Source records
== == ==

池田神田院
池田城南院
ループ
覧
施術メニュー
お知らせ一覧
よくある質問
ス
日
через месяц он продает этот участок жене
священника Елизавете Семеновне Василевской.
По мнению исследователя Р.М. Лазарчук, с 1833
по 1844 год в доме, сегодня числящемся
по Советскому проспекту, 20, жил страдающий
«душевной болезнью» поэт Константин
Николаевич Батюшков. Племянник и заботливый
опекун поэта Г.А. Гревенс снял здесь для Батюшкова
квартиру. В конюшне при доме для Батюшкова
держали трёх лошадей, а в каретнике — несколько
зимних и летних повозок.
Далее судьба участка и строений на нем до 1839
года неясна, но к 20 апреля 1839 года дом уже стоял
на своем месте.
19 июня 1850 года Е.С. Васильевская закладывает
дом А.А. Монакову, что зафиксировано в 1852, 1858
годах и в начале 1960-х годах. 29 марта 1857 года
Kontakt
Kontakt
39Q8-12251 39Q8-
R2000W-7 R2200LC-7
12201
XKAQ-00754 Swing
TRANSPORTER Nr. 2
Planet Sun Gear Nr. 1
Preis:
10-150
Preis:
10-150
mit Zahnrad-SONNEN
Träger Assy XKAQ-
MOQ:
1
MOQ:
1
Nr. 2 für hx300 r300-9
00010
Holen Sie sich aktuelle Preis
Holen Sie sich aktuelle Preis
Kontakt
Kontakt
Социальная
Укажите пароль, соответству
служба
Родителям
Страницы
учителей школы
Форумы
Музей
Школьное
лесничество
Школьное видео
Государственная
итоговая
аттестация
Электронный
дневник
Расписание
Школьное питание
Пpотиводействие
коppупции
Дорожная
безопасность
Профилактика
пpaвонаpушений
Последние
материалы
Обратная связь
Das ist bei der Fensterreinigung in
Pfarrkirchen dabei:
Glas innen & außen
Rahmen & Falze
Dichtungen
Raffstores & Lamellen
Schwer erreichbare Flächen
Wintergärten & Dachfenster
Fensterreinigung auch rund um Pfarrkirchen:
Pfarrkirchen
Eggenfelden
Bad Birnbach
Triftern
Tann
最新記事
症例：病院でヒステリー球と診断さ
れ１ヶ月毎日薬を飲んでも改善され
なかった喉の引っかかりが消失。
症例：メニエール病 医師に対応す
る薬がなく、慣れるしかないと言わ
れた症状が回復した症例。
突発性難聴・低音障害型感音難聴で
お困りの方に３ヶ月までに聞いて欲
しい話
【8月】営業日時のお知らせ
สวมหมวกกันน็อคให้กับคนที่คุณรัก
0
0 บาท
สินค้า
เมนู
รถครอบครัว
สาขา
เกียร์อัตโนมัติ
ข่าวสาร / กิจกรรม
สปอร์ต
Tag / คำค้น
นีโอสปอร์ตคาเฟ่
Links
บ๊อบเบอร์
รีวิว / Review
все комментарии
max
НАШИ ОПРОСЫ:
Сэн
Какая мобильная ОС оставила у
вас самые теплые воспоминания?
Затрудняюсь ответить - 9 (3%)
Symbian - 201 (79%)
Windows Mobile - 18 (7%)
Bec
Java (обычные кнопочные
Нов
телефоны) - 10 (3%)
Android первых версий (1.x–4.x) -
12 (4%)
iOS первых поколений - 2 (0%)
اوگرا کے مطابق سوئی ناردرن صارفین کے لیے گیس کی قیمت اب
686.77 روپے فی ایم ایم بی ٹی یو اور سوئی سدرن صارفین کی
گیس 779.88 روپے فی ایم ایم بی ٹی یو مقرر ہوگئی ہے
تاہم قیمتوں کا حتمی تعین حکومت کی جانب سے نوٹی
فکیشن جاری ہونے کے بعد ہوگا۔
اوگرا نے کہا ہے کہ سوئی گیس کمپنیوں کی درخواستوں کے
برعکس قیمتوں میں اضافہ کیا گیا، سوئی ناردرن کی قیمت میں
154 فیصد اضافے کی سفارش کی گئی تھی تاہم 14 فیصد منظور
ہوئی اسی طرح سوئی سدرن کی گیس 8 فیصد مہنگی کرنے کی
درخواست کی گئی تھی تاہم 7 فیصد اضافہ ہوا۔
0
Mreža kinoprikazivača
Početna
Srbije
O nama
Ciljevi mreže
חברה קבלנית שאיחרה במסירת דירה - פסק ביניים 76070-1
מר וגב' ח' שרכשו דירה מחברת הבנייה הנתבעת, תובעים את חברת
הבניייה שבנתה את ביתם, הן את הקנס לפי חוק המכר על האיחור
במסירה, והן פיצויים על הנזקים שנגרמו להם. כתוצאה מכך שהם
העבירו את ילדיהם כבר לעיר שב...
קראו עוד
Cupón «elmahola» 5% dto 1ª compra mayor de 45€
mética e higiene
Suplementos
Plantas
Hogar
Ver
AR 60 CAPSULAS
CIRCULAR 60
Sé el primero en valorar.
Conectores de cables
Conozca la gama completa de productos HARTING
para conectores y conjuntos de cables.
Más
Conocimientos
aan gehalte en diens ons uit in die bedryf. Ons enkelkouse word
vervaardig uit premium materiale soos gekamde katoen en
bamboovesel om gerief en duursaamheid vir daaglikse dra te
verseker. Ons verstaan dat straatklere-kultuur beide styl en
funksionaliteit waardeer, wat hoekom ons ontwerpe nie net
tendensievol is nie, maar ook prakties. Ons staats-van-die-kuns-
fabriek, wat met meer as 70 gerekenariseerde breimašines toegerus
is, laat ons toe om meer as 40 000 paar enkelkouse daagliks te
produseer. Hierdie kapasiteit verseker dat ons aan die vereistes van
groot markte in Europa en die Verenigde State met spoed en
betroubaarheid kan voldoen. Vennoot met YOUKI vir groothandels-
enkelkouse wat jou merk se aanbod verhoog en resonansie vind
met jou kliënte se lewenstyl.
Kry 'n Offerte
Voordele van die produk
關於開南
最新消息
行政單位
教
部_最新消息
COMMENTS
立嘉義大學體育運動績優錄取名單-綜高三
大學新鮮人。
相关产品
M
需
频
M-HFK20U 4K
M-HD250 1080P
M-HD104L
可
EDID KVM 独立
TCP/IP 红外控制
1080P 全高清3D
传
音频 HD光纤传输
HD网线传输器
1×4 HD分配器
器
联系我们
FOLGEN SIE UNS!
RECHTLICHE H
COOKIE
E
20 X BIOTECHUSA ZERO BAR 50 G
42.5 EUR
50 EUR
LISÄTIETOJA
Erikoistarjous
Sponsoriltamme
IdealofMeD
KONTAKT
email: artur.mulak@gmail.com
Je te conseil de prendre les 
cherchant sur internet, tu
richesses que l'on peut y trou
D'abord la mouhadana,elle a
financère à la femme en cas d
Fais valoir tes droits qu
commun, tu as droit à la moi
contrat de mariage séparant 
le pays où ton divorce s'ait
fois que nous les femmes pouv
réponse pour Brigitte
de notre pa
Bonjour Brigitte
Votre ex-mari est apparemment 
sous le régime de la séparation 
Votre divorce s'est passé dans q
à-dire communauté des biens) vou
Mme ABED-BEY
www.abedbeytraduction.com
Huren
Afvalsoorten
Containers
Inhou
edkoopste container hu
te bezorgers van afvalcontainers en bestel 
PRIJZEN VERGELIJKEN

== == ==

• **Exercise goal**
Reproduce the records above line for line, keeping every character unchanged.

• **Result of this task**
池田神田院
池田城南院
ループ
覧
施術メニュー
お知らせ一覧
よくある質問
ス
日
через месяц он продает этот участок жене
священника Елизавете Семеновне Василевской.
По мнению исследователя Р.М. Лазарчук, с 1833
по 1844 год в доме, сегодня числящемся
по Советскому проспекту, 20, жил страдающий
«душевной болезнью» поэт Константин
Николаевич Батюшков. Племянник и заботливый
опекун поэта Г.А. Гревенс снял здесь для Батюшкова
квартиру. В конюшне при доме для Батюшкова
держали трёх лошадей, а в каретнике — несколько
зимних и летних повозок.
Далее судьба участка и строений на нем до 1839
года неясна, но к 20 апреля 1839 года дом уже стоял
на своем месте.
19 июня 1850 года Е.С. Васильевская закладывает
дом А.А. Монакову, что зафиксировано в 1852, 1858
годах и в начале 1960-х годах. 29 марта 1857 года
Kontakt
Kontakt
39Q8-12251 39Q8-
R2000W-7 R2200LC-7
12201
XKAQ-00754 Swing
TRANSPORTER Nr. 2
Planet Sun Gear Nr. 1
Preis:
10-150
Preis:
10-150
mit Zahnrad-SONNEN
Träger Assy XKAQ-
MOQ:
1
MOQ:
1
Nr. 2 für hx300 r300-9
00010
Holen Sie sich aktuelle Preis
Holen Sie sich aktuelle Preis
Kontakt
Kontakt
Социальная
Укажите пароль, соответству
служба
Родителям
Страницы
учителей школы
Форумы
Музей
Школьное
лесничество
Школьное видео
Государственная
итоговая
аттестация
Электронный
дневник
Расписание
Школьное питание
Пpотиводействие
коppупции
Дорожная
безопасность
Профилактика
пpaвонаpушений
Последние
материалы
Обратная связь
Das ist bei der Fensterreinigung in
Pfarrkirchen dabei:
Glas innen & außen
Rahmen & Falze
Dichtungen
Raffstores & Lamellen
Schwer erreichbare Flächen
Wintergärten & Dachfenster
Fensterreinigung auch rund um Pfarrkirchen:
Pfarrkirchen
Eggenfelden
Bad Birnbach
Triftern
Tann
最新記事
症例：病院でヒステリー球と診断さ
れ１ヶ月毎日薬を飲んでも改善され
なかった喉の引っかかりが消失。
症例：メニエール病 医師に対応す
る薬がなく、慣れるしかないと言わ
れた症状が回復した症例。
突発性難聴・低音障害型感音難聴で
お困りの方に３ヶ月までに聞いて欲
しい話
【8月】営業日時のお知らせ
สวมหมวกกันน็อคให้กับคนที่คุณรัก
0
0 บาท
สินค้า
เมนู
รถครอบครัว
สาขา
เกียร์อัตโนมัติ
ข่าวสาร / กิจกรรม
สปอร์ต
Tag / คำค้น
นีโอสปอร์ตคาเฟ่
Links
บ๊อบเบอร์
รีวิว / Review
все комментарии
max
НАШИ ОПРОСЫ:
Сэн
Какая мобильная ОС оставила у
вас самые теплые воспоминания?
Затрудняюсь ответить - 9 (3%)
Symbian - 201 (79%)
Windows Mobile - 18 (7%)
Bec
Java (обычные кнопочные
Нов
телефоны) - 10 (3%)
Android первых версий (1.x–4.x) -
12 (4%)
iOS первых поколений - 2 (0%)
اوگرا کے مطابق سوئی ناردرن صارفین کے لیے گیس کی قیمت اب
686.77 روپے فی ایم ایم بی ٹی یو اور سوئی سدرن صارفین کی
گیس 779.88 روپے فی ایم ایم بی ٹی یو مقرر ہوگئی ہے
تاہم قیمتوں کا حتمی تعین حکومت کی جانب سے نوٹی
فکیشن جاری ہونے کے بعد ہوگا۔
اوگرا نے کہا ہے کہ سوئی گیس کمپنیوں کی درخواستوں کے
برعکس قیمتوں میں اضافہ کیا گیا، سوئی ناردرن کی قیمت میں
154 فیصد اضافے کی سفارش کی گئی تھی تاہم 14 فیصد منظور
ہوئی اسی طرح سوئی سدرن کی گیس 8 فیصد مہنگی کرنے کی
درخواست کی گئی تھی تاہم 7 فیصد اضافہ ہوا۔
0
Mreža kinoprikazivača
Početna
Srbije
O nama
Ciljevi mreže
חברה קבלנית שאיחרה במסירת דירה - פסק ביניים 76070-1
מר וגב' ח' שרכשו דירה מחברת הבנייה הנתבעת, תובעים את חברת
הבניייה שבנתה את ביתם, הן את הקנס לפי חוק המכר על האיחור
במסירה, והן פיצויים על הנזקים שנגרמו להם. כתוצאה מכך שהם
העבירו את ילדיהם כבר לעיר שב...
קראו עוד
Cupón «elmahola» 5% dto 1ª compra mayor de 45€
mética e higiene
Suplementos
Plantas
Hogar
Ver
AR 60 CAPSULAS
CIRCULAR 60
Sé el primero en valorar.
Conectores de cables
Conozca la gama completa de productos HARTING
para conectores y conjuntos de cables.
Más
Conocimientos
aan gehalte en diens ons uit in die bedryf. Ons enkelkouse word
vervaardig uit premium materiale soos gekamde katoen en
bamboovesel om gerief en duursaamheid vir daaglikse dra te
verseker. Ons verstaan dat straatklere-kultuur beide styl en
funksionaliteit waardeer, wat hoekom ons ontwerpe nie net
tendensievol is nie, maar ook prakties. Ons staats-van-die-kuns-
fabriek, wat met meer as 70 gerekenariseerde breimašines toegerus
is, laat ons toe om meer as 40 000 paar enkelkouse daagliks te
produseer. Hierdie kapasiteit verseker dat ons aan die vereistes van
groot markte in Europa en die Verenigde State met spoed en
betroubaarheid kan voldoen. Vennoot met YOUKI vir groothandels-
enkelkouse wat jou merk se aanbod verhoog en resonansie vind
met jou kliënte se lewenstyl.
Kry 'n Offerte
Voordele van die produk
關於開南
最新消息
行政單位
教
部_最新消息
COMMENTS
立嘉義大學體育運動績優錄取名單-綜高三
大學新鮮人。
相关产品
M
需
频
M-HFK20U 4K
M-HD250 1080P
M-HD104L
可
EDID KVM 独立
TCP/IP 红外控制
1080P 全高清3D
传
音频 HD光纤传输
HD网线传输器
1×4 HD分配器
器
联系我们
FOLGEN SIE UNS!
RECHTLICHE H
COOKIE
E
20 X BIOTECHUSA ZERO BAR 50 G
42.5 EUR
50 EUR
LISÄTIETOJA
Erikoistarjous
Sponsoriltamme
IdealofMeD
KONTAKT
email: artur.mulak@gmail.com
Je te conseil de prendre les 
cherchant sur internet, tu
richesses que l'on peut y trou
D'abord la mouhadana,elle a
financère à la femme en cas d
Fais valoir tes droits qu
commun, tu as droit à la moi
contrat de mariage séparant 
le pays où ton divorce s'ait
fois que nous les femmes pouv
réponse pour Brigitte
de notre pa
Bonjour Brigitte
Votre ex-mari est apparemment 
sous le régime de la séparation 
Votre divorce s'est passé dans q
à-dire communauté des biens) vou
Mme ABED-BEY
www.abedbeytraduction.com
Huren
Afvalsoorten
Containers
Inhou
edkoopste container hu
te bezorgers van afvalcontainers en bestel 
PRIJZEN VERGELIJKEN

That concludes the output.